> **TASK TO CARRY OUT**
Lines from the listing that hold the string "pixels" are what you should return.

> **TASK INPUTS**
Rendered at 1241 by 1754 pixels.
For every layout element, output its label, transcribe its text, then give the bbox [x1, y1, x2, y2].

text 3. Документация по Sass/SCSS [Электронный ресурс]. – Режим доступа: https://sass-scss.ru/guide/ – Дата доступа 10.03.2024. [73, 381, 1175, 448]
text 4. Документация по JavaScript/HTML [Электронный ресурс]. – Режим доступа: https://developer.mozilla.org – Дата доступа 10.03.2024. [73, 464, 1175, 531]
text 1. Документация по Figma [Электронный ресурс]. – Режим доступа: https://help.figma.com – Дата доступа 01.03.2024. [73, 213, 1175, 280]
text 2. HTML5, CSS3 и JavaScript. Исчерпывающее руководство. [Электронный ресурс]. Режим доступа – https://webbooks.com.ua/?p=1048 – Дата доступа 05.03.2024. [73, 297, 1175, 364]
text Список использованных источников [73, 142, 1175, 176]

* * *

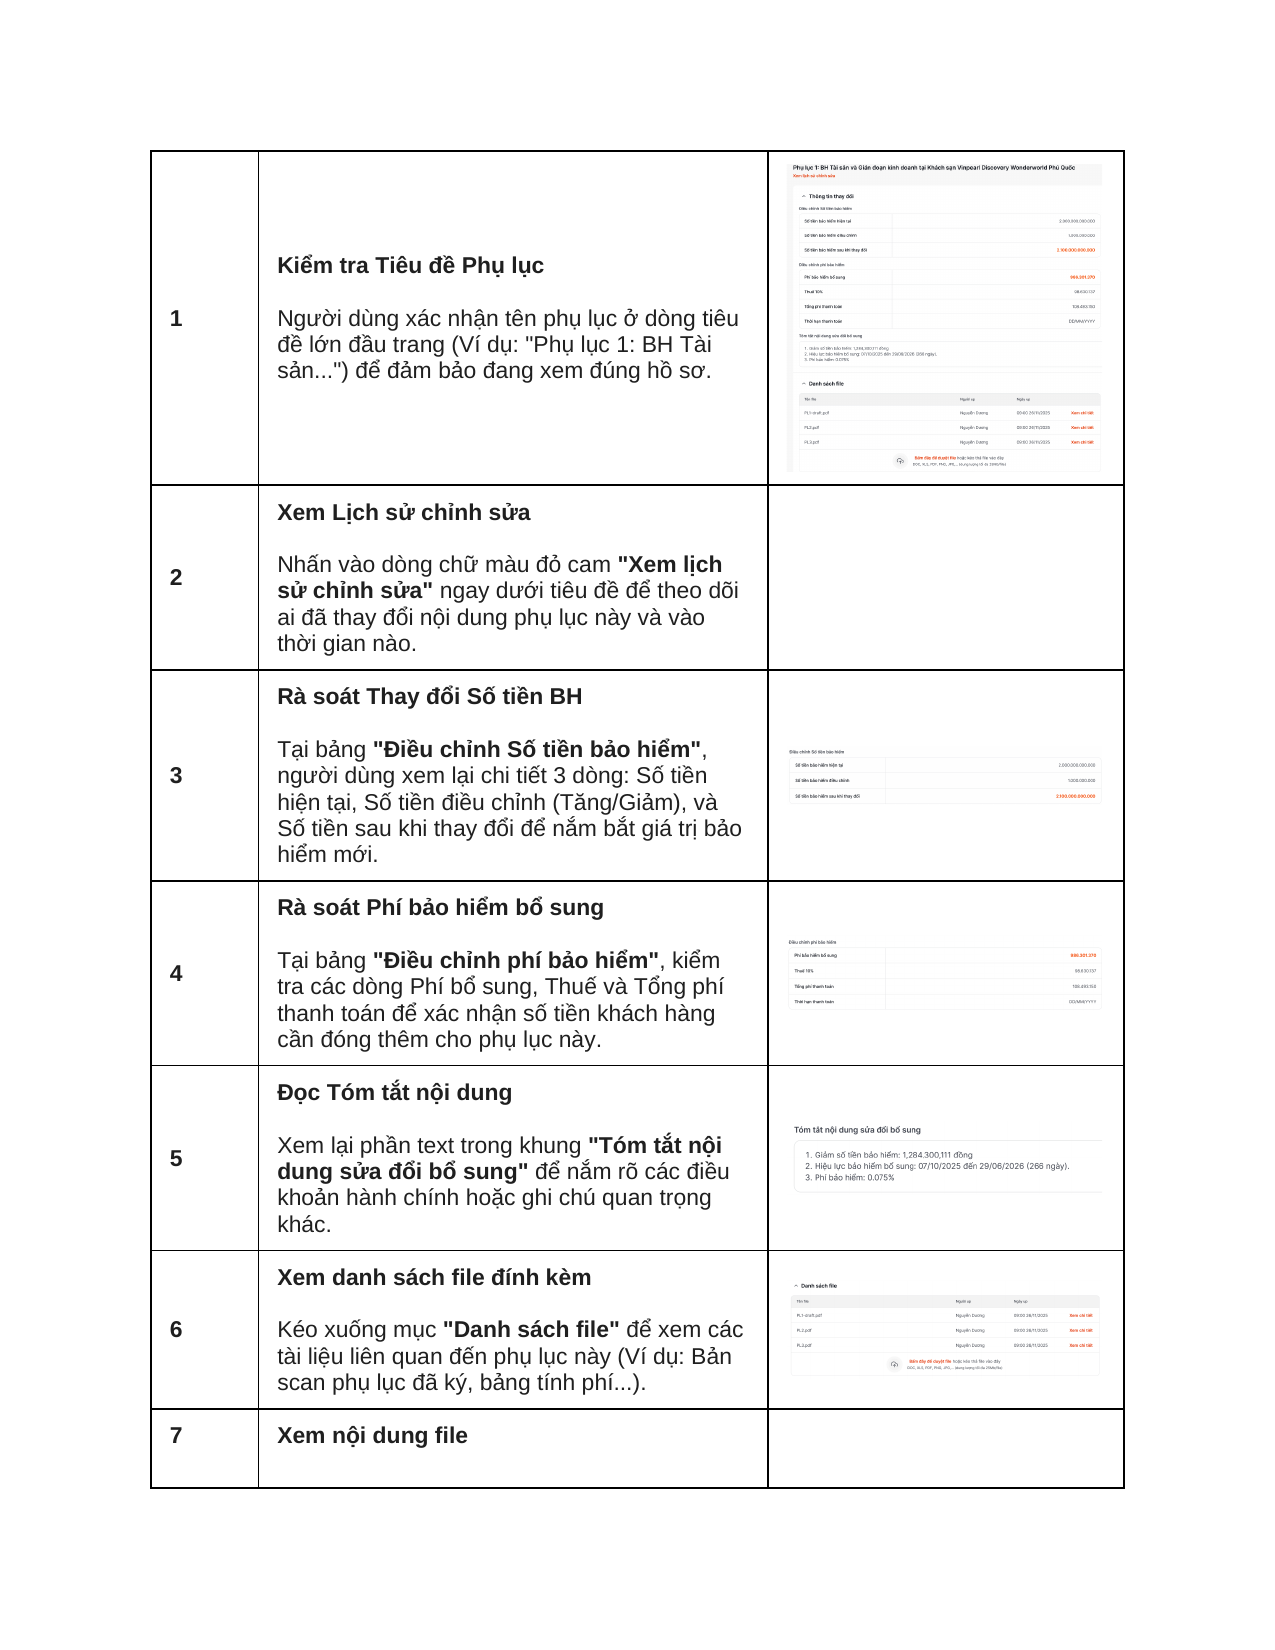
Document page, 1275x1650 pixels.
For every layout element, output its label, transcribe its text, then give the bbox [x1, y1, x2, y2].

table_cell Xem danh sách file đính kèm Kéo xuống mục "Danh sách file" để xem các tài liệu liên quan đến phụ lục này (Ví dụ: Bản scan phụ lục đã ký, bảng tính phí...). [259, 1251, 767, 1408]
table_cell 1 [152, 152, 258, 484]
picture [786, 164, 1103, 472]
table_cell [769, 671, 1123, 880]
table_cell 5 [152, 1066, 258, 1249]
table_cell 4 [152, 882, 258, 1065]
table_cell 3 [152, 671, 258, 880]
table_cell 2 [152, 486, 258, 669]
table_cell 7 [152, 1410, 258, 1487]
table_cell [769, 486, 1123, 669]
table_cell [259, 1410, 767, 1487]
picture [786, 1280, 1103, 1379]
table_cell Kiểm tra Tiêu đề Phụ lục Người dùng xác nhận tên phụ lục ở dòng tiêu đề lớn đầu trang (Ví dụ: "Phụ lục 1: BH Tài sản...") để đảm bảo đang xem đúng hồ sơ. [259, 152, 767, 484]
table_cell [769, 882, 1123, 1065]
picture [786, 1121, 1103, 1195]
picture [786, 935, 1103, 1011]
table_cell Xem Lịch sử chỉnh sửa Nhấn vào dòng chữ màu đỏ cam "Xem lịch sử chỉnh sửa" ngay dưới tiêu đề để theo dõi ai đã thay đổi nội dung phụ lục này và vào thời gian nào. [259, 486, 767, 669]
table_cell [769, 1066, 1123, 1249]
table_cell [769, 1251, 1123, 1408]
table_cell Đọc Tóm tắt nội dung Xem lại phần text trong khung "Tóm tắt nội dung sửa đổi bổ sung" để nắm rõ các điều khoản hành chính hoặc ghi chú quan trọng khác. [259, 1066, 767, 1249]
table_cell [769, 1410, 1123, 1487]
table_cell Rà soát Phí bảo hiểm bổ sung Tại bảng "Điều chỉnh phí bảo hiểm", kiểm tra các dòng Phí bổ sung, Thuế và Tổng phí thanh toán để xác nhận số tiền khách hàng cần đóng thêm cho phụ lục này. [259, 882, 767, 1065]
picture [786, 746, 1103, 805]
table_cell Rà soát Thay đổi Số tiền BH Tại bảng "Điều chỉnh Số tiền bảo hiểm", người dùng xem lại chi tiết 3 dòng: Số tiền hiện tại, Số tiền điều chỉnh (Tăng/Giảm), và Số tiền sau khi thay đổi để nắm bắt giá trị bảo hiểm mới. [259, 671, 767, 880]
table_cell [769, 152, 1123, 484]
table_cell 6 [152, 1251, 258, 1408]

> **ANSWER BOX**
Rendered at 1241 by 1754 pixels.
Document page, 1275x1650 pixels.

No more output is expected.